__Exercise requirements__
Collect every line from the rows below that contains the word "dire".

Dataset entries:
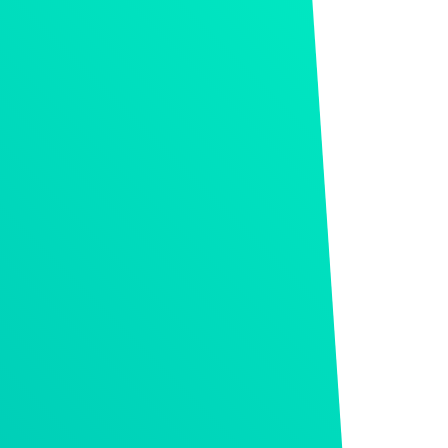
ÁCIÓ
Menu Toggle
ONENTS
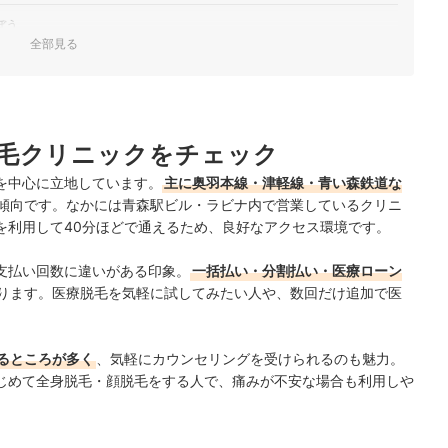
ぼう
全部見る
足りなかったら追加しよう
るとさらに通いやすい
毛クリニックをチェック
人気ランキング
を中心に立地しています。
主に奥羽本線・津軽線・青い森鉄道な
比較！
傾向です。なかには青森駅ビル・ラビナ内で営業しているクリニ
察料やアフターケアが無料のところがおすすめ
を利用して40分ほどで通えるため、良好なアクセス環境です。
支払い回数に違いがある印象。
一括払い・分割払い・医療ローン
ります。医療脱毛を気軽に試してみたい人や、数回だけ追加で医
るところが多く
、気軽にカウンセリングを受けられるのも魅力。
じめて
全身脱毛・顔脱毛をする人で、痛みが不安な場合も
利用しや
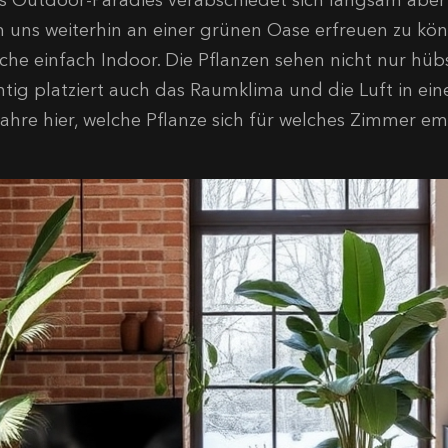
s Outdoor-Paradies verabschiedet sich langsam aber s
 uns weiterhin an einer grünen Oase erfreuen zu könn
lche einfach Indoor. Die Pflanzen sehen nicht nur hü
chtig platziert auch das Raumklima und die Luft in e
fahre hier, welche Pflanze sich für welches Zimmer emp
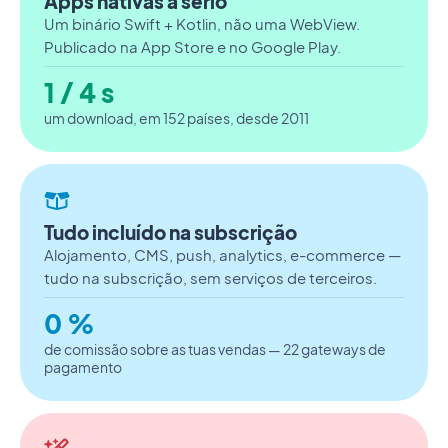
Apps nativas a sério
Um binário Swift + Kotlin, não uma WebView.
Publicado na App Store e no Google Play.
1 / 4 s
um download, em 152 países, desde 2011
Tudo incluído na subscrição
Alojamento, CMS, push, analytics, e-commerce —
tudo na subscrição, sem serviços de terceiros.
0 %
de comissão sobre as tuas vendas — 22 gateways de
pagamento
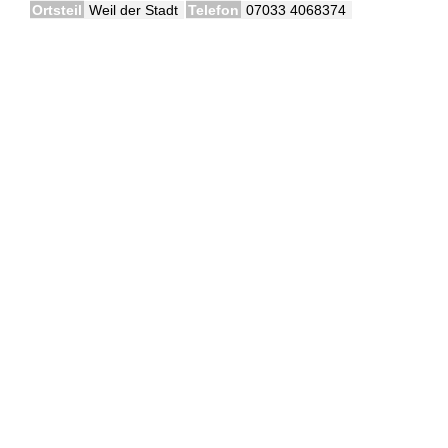
Ortsteil
Weil der Stadt
Telefon
07033 4068374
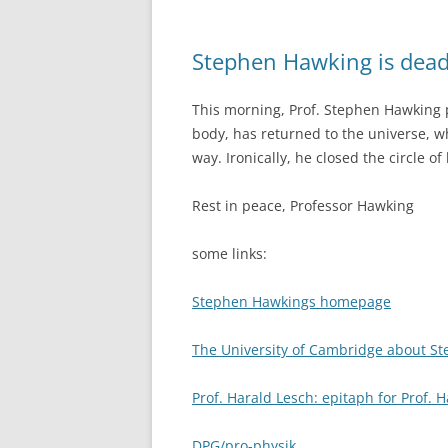
Stephen Hawking is dea
This morning, Prof. Stephen Hawking 
body, has returned to the universe, 
way. Ironically, he closed the circle of 
Rest in peace, Professor Hawking
some links:
Stephen Hawkings homepage
The University of Cambridge about S
Prof. Harald Lesch: epitaph for Prof. 
DPG/pro-physik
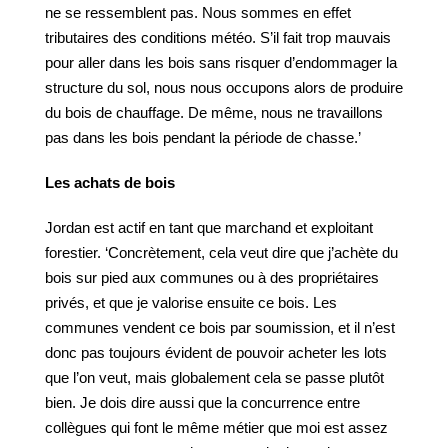
ne se ressemblent pas. Nous sommes en effet
tributaires des conditions météo. S’il fait trop mauvais
pour aller dans les bois sans risquer d’endommager la
structure du sol, nous nous occupons alors de produire
du bois de chauffage. De même, nous ne travaillons
pas dans les bois pendant la période de chasse.’
Les
achats
de
bois
Jordan est actif en tant que marchand et exploitant
forestier. ‘Concrètement, cela veut dire que j’achète du
bois sur pied aux communes ou à des propriétaires
privés, et que je valorise ensuite ce bois. Les
communes vendent ce bois par soumission, et il n’est
donc pas toujours évident de pouvoir acheter les lots
que l’on veut, mais globalement cela se passe plutôt
bien. Je dois dire aussi que la concurrence entre
collègues qui font le même métier que moi est assez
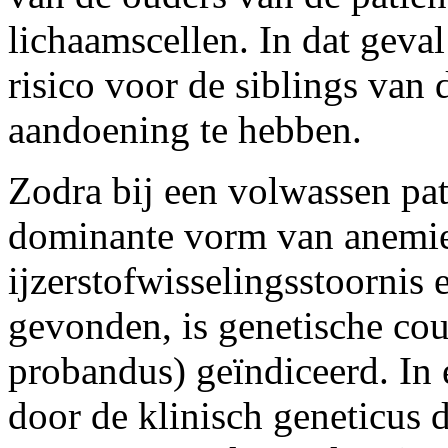
lichaamscellen. In dat geval
risico voor de siblings van
aandoening te hebben.
Zodra bij een volwassen pa
dominante vorm van anemie
ijzerstofwisselingsstoornis 
gevonden, is genetische co
probandus) geïndiceerd. In
door de klinisch geneticus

__Task response__
forestier. ‘Concrètement, cela veut dire que j’achète du
bien. Je dois dire aussi que la concurrence entre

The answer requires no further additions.